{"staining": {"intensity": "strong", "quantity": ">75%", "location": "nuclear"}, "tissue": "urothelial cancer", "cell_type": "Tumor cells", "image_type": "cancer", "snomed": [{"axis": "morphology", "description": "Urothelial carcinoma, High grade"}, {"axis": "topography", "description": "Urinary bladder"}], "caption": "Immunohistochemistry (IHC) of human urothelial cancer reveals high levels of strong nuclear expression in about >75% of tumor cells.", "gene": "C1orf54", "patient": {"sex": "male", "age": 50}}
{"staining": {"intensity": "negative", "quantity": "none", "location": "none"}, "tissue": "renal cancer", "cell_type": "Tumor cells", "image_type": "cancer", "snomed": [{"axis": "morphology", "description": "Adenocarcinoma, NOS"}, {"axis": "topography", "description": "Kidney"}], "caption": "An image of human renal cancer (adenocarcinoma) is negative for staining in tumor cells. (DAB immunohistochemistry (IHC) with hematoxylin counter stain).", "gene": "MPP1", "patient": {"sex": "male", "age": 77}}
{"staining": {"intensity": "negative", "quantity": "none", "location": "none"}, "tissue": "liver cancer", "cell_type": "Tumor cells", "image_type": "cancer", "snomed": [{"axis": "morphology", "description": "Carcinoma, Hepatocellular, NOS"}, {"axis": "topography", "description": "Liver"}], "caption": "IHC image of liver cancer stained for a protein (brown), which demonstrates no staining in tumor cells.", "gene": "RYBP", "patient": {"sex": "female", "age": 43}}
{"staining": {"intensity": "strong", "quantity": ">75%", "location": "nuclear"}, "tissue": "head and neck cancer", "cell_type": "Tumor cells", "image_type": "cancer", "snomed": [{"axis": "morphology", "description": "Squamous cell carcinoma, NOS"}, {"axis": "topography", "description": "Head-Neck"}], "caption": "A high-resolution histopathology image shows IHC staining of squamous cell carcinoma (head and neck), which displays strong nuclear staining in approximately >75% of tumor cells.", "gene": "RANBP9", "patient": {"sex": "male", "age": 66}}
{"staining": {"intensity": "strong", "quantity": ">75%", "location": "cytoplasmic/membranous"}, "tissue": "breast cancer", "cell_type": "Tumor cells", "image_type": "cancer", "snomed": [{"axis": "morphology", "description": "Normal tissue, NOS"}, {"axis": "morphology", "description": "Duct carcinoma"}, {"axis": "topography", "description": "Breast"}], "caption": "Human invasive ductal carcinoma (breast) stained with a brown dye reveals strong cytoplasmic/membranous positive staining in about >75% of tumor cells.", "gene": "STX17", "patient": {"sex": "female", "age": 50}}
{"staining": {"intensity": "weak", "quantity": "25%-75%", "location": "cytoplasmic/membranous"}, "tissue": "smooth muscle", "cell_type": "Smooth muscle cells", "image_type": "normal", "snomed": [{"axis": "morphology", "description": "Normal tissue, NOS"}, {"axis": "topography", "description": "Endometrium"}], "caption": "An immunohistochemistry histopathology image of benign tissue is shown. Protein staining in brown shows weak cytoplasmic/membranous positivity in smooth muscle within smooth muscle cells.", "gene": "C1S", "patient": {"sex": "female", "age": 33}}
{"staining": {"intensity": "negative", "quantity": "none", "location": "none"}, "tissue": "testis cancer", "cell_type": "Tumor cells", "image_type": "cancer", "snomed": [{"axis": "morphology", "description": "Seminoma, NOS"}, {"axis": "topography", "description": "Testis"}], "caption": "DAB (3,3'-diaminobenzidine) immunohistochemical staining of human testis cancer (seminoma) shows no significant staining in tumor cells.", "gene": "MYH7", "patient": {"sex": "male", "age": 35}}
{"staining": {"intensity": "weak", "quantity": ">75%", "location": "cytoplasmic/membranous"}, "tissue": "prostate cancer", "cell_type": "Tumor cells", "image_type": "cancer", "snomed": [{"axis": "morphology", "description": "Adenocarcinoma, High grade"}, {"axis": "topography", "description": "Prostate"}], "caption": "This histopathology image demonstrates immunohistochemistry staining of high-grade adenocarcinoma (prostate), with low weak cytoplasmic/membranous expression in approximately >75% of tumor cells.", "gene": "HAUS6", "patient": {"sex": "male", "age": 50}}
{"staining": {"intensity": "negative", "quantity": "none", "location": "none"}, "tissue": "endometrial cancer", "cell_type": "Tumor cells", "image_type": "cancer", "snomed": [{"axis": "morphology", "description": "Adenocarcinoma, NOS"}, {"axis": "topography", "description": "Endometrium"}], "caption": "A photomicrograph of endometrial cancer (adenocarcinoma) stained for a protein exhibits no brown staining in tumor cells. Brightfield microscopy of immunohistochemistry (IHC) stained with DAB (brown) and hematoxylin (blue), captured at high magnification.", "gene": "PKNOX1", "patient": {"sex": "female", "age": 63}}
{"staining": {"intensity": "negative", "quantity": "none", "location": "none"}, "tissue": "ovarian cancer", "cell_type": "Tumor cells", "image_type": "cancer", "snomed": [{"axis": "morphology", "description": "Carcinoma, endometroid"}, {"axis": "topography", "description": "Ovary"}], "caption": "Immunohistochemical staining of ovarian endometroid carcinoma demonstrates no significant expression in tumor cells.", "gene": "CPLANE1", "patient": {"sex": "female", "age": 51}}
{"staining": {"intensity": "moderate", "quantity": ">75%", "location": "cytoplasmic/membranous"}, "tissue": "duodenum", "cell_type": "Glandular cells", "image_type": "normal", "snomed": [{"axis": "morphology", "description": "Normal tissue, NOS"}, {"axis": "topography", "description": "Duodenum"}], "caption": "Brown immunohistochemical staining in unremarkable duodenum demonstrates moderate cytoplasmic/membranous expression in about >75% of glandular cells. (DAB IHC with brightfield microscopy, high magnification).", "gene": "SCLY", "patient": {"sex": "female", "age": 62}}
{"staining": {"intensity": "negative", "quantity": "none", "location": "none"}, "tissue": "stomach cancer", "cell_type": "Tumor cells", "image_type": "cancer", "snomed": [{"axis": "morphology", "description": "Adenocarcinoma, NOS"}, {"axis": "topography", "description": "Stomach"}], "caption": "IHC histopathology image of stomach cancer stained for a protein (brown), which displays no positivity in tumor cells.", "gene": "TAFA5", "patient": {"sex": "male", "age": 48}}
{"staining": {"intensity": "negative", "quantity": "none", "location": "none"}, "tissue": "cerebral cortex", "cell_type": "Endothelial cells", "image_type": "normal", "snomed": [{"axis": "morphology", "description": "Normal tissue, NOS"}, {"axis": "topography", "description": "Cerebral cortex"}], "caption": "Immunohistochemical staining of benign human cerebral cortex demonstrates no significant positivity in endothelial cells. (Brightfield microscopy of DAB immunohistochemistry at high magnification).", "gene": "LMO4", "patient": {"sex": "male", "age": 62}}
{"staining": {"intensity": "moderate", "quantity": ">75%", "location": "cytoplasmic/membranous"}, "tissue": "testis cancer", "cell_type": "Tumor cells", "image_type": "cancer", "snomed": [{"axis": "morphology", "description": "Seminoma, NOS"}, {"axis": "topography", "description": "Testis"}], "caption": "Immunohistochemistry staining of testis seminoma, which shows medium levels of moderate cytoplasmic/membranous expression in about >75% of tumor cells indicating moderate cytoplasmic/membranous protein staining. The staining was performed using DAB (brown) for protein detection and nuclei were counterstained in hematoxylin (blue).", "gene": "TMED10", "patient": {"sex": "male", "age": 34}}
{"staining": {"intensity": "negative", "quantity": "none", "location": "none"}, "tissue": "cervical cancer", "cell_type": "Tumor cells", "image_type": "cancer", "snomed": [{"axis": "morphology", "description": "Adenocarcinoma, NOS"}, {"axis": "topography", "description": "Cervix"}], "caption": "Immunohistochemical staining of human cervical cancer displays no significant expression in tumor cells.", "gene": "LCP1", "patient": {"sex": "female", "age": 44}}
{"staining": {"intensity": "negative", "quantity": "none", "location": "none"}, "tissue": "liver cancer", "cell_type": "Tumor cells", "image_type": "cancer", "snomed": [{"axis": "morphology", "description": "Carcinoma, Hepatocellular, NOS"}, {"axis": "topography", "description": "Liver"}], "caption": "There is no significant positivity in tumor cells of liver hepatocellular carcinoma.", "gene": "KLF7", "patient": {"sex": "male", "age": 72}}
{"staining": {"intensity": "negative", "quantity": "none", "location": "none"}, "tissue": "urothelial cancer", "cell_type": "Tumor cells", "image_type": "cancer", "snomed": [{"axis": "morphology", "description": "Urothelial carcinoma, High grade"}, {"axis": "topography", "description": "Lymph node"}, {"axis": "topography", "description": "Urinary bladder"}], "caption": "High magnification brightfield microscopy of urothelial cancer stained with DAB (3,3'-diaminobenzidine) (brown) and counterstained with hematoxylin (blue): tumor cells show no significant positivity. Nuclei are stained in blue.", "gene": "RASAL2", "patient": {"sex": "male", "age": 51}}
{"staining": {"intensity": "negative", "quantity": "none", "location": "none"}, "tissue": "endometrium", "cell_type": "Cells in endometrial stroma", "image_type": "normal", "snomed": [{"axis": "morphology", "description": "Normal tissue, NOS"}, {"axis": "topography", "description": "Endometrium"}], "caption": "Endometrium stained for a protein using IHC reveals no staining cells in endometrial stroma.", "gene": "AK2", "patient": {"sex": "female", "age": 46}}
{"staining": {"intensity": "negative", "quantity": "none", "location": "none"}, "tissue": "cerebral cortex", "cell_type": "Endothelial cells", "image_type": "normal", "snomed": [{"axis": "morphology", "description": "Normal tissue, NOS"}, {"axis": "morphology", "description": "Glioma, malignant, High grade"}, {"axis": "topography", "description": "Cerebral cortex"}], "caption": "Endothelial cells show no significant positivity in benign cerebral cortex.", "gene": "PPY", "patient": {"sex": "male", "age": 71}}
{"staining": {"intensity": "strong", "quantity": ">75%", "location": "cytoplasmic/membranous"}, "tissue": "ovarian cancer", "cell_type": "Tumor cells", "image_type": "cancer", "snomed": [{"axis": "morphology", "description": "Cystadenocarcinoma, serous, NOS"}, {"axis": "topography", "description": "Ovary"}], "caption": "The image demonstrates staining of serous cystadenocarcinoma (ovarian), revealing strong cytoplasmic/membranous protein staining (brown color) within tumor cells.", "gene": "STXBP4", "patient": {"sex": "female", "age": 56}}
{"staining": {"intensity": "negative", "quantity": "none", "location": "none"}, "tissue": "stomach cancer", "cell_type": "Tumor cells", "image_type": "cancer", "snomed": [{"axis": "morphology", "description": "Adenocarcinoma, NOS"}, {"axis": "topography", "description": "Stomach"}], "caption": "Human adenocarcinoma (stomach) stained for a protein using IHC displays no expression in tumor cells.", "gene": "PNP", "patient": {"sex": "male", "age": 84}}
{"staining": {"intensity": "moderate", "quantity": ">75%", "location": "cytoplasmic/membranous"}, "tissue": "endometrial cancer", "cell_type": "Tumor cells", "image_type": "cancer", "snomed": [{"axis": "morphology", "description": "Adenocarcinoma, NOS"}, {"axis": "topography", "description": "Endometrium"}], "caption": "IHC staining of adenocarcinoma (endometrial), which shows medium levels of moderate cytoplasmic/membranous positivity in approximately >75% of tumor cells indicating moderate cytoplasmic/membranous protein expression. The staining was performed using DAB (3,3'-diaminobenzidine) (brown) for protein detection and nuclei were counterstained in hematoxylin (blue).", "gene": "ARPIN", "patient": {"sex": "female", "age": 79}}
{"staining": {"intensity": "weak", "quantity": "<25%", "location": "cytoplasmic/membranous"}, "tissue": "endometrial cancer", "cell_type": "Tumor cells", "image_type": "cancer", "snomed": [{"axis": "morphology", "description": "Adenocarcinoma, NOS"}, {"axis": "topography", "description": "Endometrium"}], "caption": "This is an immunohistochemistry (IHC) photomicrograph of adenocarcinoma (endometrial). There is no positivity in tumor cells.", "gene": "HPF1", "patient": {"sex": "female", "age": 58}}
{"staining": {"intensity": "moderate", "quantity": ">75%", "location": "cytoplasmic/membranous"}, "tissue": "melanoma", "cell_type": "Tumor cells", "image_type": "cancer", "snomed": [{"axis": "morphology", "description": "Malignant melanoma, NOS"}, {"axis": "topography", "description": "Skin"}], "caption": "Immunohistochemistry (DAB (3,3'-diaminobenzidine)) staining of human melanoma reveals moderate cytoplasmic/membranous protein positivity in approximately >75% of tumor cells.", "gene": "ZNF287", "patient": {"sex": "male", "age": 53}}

● Work to complete
Within the material above, copy exactly the lines from the line that holds "histopathology image demonstrates" up to and including the line that holds "staining of ovarian".

● Output below
{"staining": {"intensity": "weak", "quantity": ">75%", "location": "cytoplasmic/membranous"}, "tissue": "prostate cancer", "cell_type": "Tumor cells", "image_type": "cancer", "snomed": [{"axis": "morphology", "description": "Adenocarcinoma, High grade"}, {"axis": "topography", "description": "Prostate"}], "caption": "This histopathology image demonstrates immunohistochemistry staining of high-grade adenocarcinoma (prostate), with low weak cytoplasmic/membranous expression in approximately >75% of tumor cells.", "gene": "HAUS6", "patient": {"sex": "male", "age": 50}}
{"staining": {"intensity": "negative", "quantity": "none", "location": "none"}, "tissue": "endometrial cancer", "cell_type": "Tumor cells", "image_type": "cancer", "snomed": [{"axis": "morphology", "description": "Adenocarcinoma, NOS"}, {"axis": "topography", "description": "Endometrium"}], "caption": "A photomicrograph of endometrial cancer (adenocarcinoma) stained for a protein exhibits no brown staining in tumor cells. Brightfield microscopy of immunohistochemistry (IHC) stained with DAB (brown) and hematoxylin (blue), captured at high magnification.", "gene": "PKNOX1", "patient": {"sex": "female", "age": 63}}
{"staining": {"intensity": "negative", "quantity": "none", "location": "none"}, "tissue": "ovarian cancer", "cell_type": "Tumor cells", "image_type": "cancer", "snomed": [{"axis": "morphology", "description": "Carcinoma, endometroid"}, {"axis": "topography", "description": "Ovary"}], "caption": "Immunohistochemical staining of ovarian endometroid carcinoma demonstrates no significant expression in tumor cells.", "gene": "CPLANE1", "patient": {"sex": "female", "age": 51}}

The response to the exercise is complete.